An escalation has a measurable impact and often costs two to three times more to resolve. This is due to longer handle times and the need to involve staff with specialized knowledge. Customers are affected by longer waits, staff may feel discouraged and it can affect your budget (SQM).
However, there are practical ways to reverse this trend and reclaim ownership at Level 1.
Understand why there are more escalations
To fix a problem, you must understand it. Look at why tickets are being escalated. Some common reasons are:
- Knowledge gaps or ineffective tools that leave analysts unsure of how to proceed.
- Policies that don’t allow the analyst to make simple decisions and force an escalation.
- Routing complex issues to inexperienced staff.
- Lack of change management, causing unfamiliar issues.
- Poor communication of defects.
A mid-sized SaaS company analyzed a month’s worth of ticket escalations and found that 45% of the issues stemmed from just three knowledge gaps. Simply addressing those issues cut their escalation rate by 18%.
So, pull a sample of recent escalations and categorize them by root cause (knowledge gap, policies, tools, routing, etc.). When you identify a trend, address it with your team.
Empower your team with better tools and training
Escalations happen when your staff doesn’t know what to do. They lack confidence or are unfamiliar with the necessary resources. Effective teams address this:
- Provide training on everyday issues, focusing on avoiding escalations if possible.
- Embed decision trees within the associated knowledge, guiding the analyst to the right outcome.
- Build a robust knowledge base and use real-time knowledge suggestions based on keywords in the ticket. Some AI-based systems “listen in” on a call and display knowledge based on what it hears.
A global technology firm identified the top 10 drivers of escalations with its frontline team and created short, scenario-based videos that addressed them. Within six months, resolution rates at Level 1 improved by 12%, and the staff reported feeling more empowered.
You can take a similar action. Build a Pareto chart identifying the top five escalation issues and update the knowledge article for each. Test with a small group and then roll it out across the team.
Loosen up policies without creating risk
Often, escalations happen because the team doesn’t have the appropriate rights to make a simple decision. Find ways to empower staff:
- eCommerce companies can allow for “goodwill” gestures, where the analyst can give a monetary refund or increase the time limits on demo products.
- For common scenarios, add a list of pre-approved solutions to the knowledge base.
- Provide checklists that encourage ownership, directing the analyst to escalate only if certain criteria apply.
An eCommerce support team raised the refund authority of their support staff by $100 for verified issues. As a result, billing disputes dropped 28%, and customer satisfaction improved.
Identify a common scenario and give half of the team the ability to remediate it.

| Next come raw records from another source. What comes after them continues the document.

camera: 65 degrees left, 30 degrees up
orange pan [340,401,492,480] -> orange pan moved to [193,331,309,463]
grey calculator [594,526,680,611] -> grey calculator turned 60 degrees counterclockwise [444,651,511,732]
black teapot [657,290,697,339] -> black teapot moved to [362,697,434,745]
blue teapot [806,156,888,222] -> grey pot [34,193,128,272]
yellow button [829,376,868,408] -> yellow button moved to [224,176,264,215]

Measure the escalation rates and costs before expanding across the team.
Improve routing
Improving how tickets route means getting issues to the right person the first time. Effective approaches include:
- Use skill-based routing to match a complex issue to the team with the expertise to resolve it.

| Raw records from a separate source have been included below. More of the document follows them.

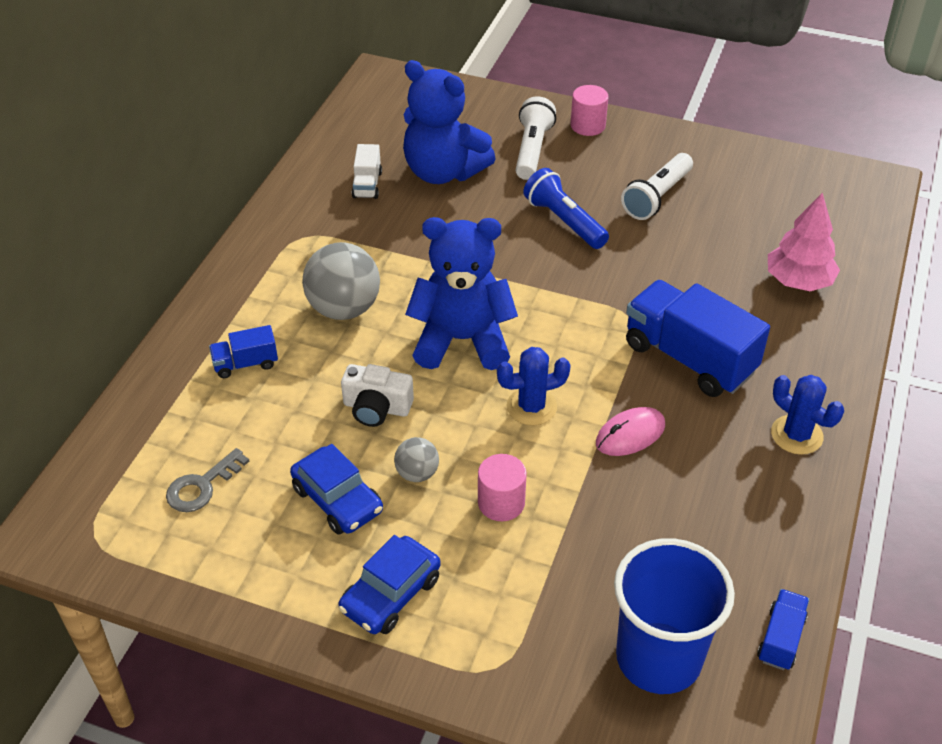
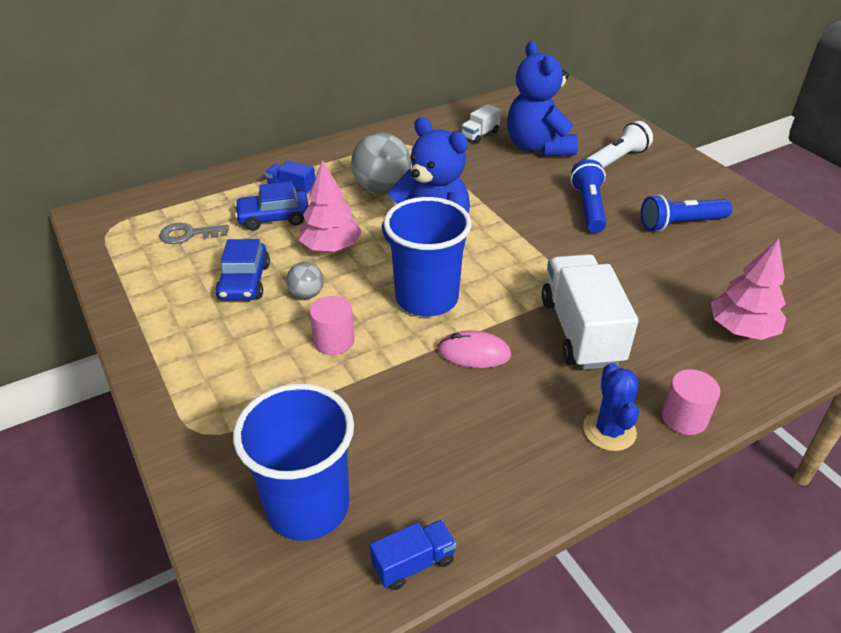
camera: 40 degrees right, 5 degrees down
blue car [339,535,441,634] -> blue car moved to [234,181,309,231]
white camera [341,364,414,427] -> pink tree [299,160,362,252]
blue cactus [497,347,571,426] -> blue cup [383,197,472,317]
pink cylinder [570,85,609,136] -> pink cylinder moved to [661,369,720,435]
white flashlight [621,153,693,220] -> blue flashlight [641,195,732,232]
blue truck [626,280,770,397] -> white truck [542,254,638,370]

- Communicate changes and identify known issues and how to avoid them or create a workaround.
- Institute self-service processes that handle routine inquiries before they become tickets.

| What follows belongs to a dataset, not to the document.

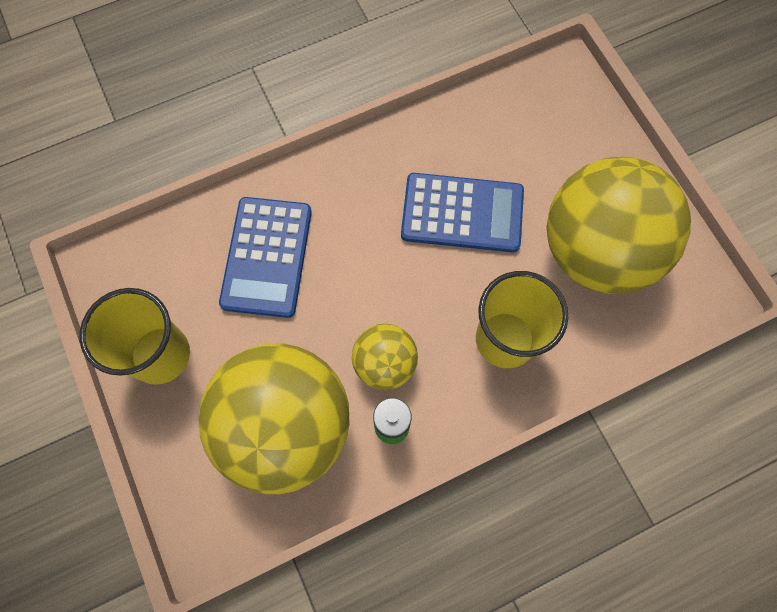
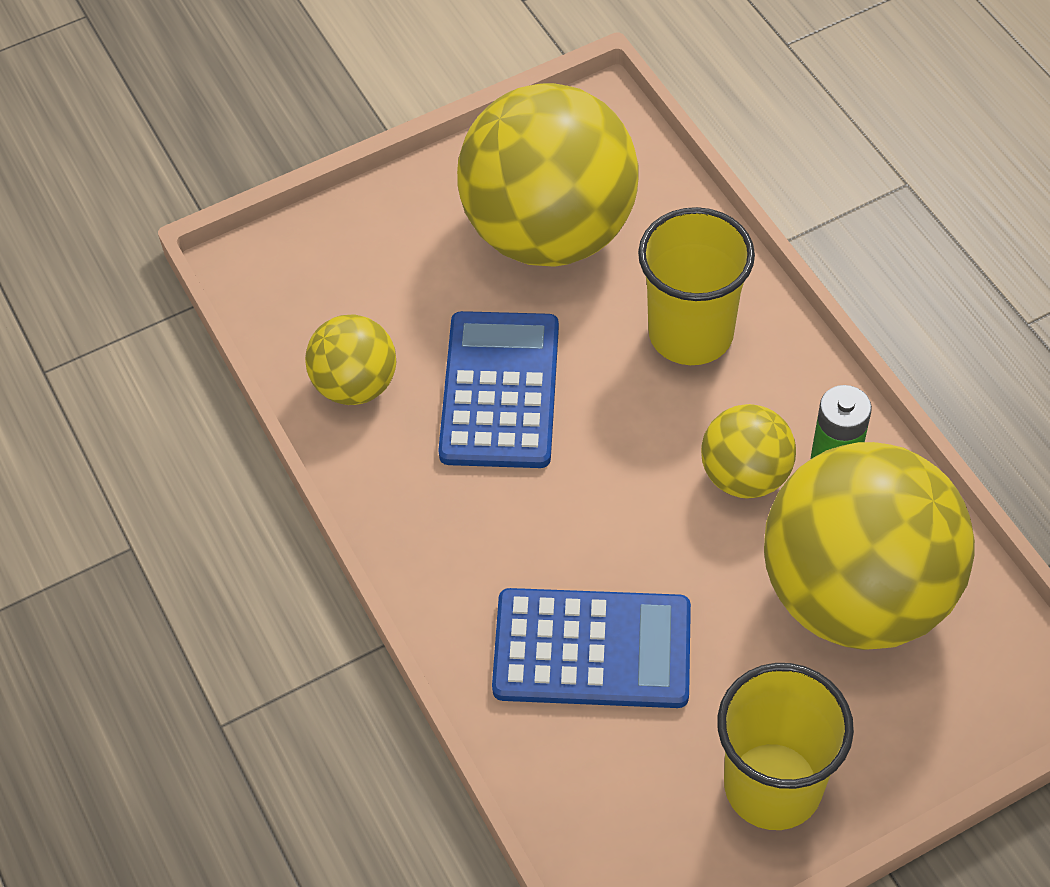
camera: 90 degrees left, 15 degrees down
none -> yellow ball [305,314,396,405]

Teams that use intelligent or skills-based routing often see up to 25% less unnecessary escalations.
Your action: review your routing rules. Identify areas where skill-based routing might be effective and implement it for a single issue. Measure the deflection and resolution rates for 30 days, and if successful, identify additional opportunities.
Conclusion
The payoff for all this work should be a reduction in overall escalations. Even a 10% reduction has a measurable impact on handle time, resolution time and costs. Customers are happier, and the staff feel empowered.
Start today by conducting root-cause analysis and fix the most significant issues first. As you progress, you’ll watch the results — and ownership — grow.